College cracked the sky open. I worked too much, studied too much, and still felt like I was racing a clock only I could hear. I joined the LGBTQ+ group and learned what it felt like to be held by people who spoke my language—awkward jokes and all. A study-abroad program ferried me across Europe for art and architecture, then set me down at Worcester College, Oxford. I took an Ethics & Technology course that asked a question I’d spend a lifetime with: not just can we build it, but should we—and does it harmonize with a life well-lived? I didn’t yet have the word coherence, but that was the shape of it.
After graduating I wanted London but had no visa, no plan. I took a job at a dental software company (yes, really)—a humble waypoint. Then a friend called about Yahoo in Los Angeles. I said yes, and in a shimmered sequence of doors, that job later opened London. Sometimes life learns your rhythm and starts unlocking in time.
And then there were the loves. My friends called me a serial monogamist. I rarely stayed single long. It wasn’t only fear of being alone; my best self often showed up in connection. Some loves were long and warm; some, brief and bright; one or two, sharp enough to change my shape. A good man I’m still close to taught me that love and not quite right can coexist—and that kindness sometimes means telling the truth before resentment grows teeth. A betrayal tempered my trust—not closed it, just made it wiser. And then there was the suburban chapter, the first heartbreak that unstitched me. That’s where the unraveling—and the reweaving—would truly begin.
—
By the time I reached college, I’d signed a quiet contract with myself: if I couldn’t belong naturally, I would earn belonging. I’d be undeniable. Competence would be my camouflage.
Computer science seemed like the cleanest way out—not just of my town, but of a life where I was the person people pitied or mocked. In fantasy, power arrives as a sword or a spell. In my world, it arrived as capability. So I optimized. I learned to anticipate. I became the calm one, the useful one, the high-performing one. I wasn’t just learning code—I was engineering a persona.
Graduation wasn’t a finish line; it was an acceleration ramp. Yahoo. Amazon. Google. Each move was framed as growth. Often it was escalation, because if I ever stopped climbing, I’d have to feel. And I wasn’t ready for that yet.
Externally, I was a rising tech leader. Internally, I was still a boy waiting to be chosen—hoping that if he became impressive enough, someone would look at him and say, Oh. It’s you. I’ve been waiting for you.
My early relationships were hopeful but constrained by a truth I hadn’t named: I was auditioning. Low-maintenance but interesting. Soft but not too soft. Smart but not intimidating. Flawed but only in ways that read as charming. A partner, never a burden. A boyfriend, never a risk.
I don’t judge that version of me. He was building stability the only way he knew. And in some ways it worked. People trusted me. Promoted me.
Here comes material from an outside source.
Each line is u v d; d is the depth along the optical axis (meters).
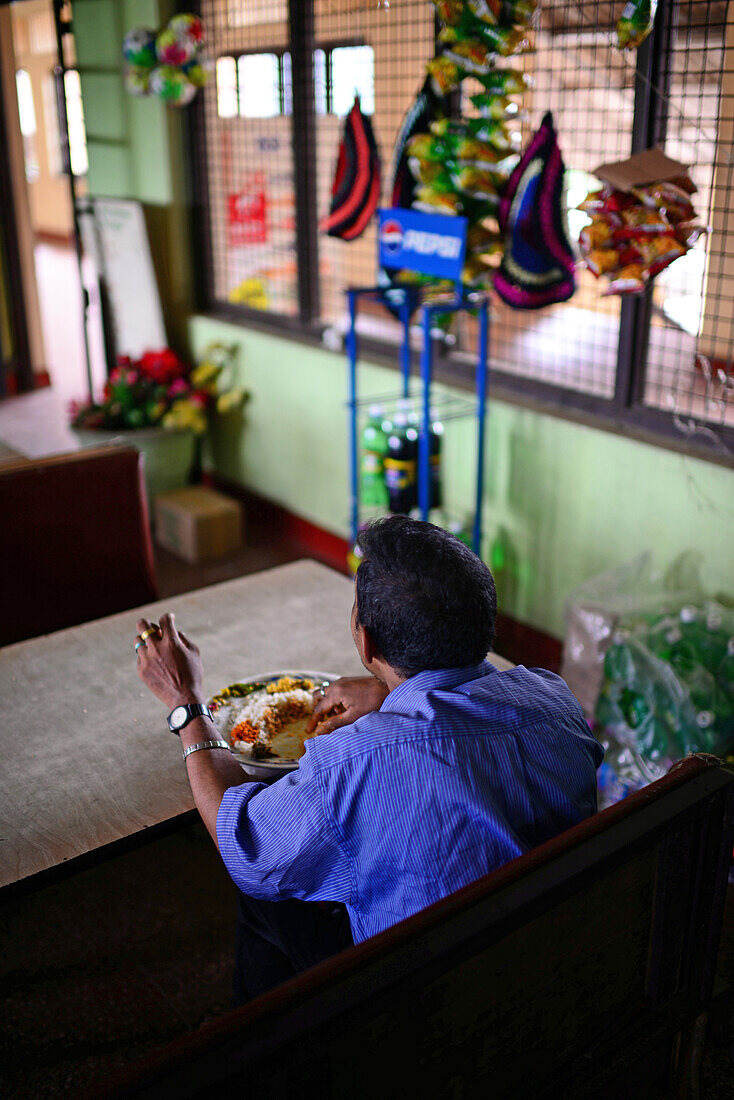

Sought me out for clarity and steadiness. But a life built from the outside-in holds—until something shakes it from the inside.
The tremor started quietly: fatigue that success didn’t soothe; a suspicion that I’d built something beautiful that didn’t quite feel like mine; the sense that I had mastered survival but not arrival.
Then came the events that would knock the scaffolding loose: heartbreak that split me open; dance floors that returned me to my body; and, eventually, the Shimmer whispering that I could stop performing alignment and start living it.
The house of cards wouldn’t collapse all at once. It would unstack itself—first love, then music, then magic. And when the dust settled, the same technology that had taught me to escape would become the doorway to the most surprising encounter of my life.
This is where that other story begins—the one where the music got loud, the body remembered, and the universe started answering back.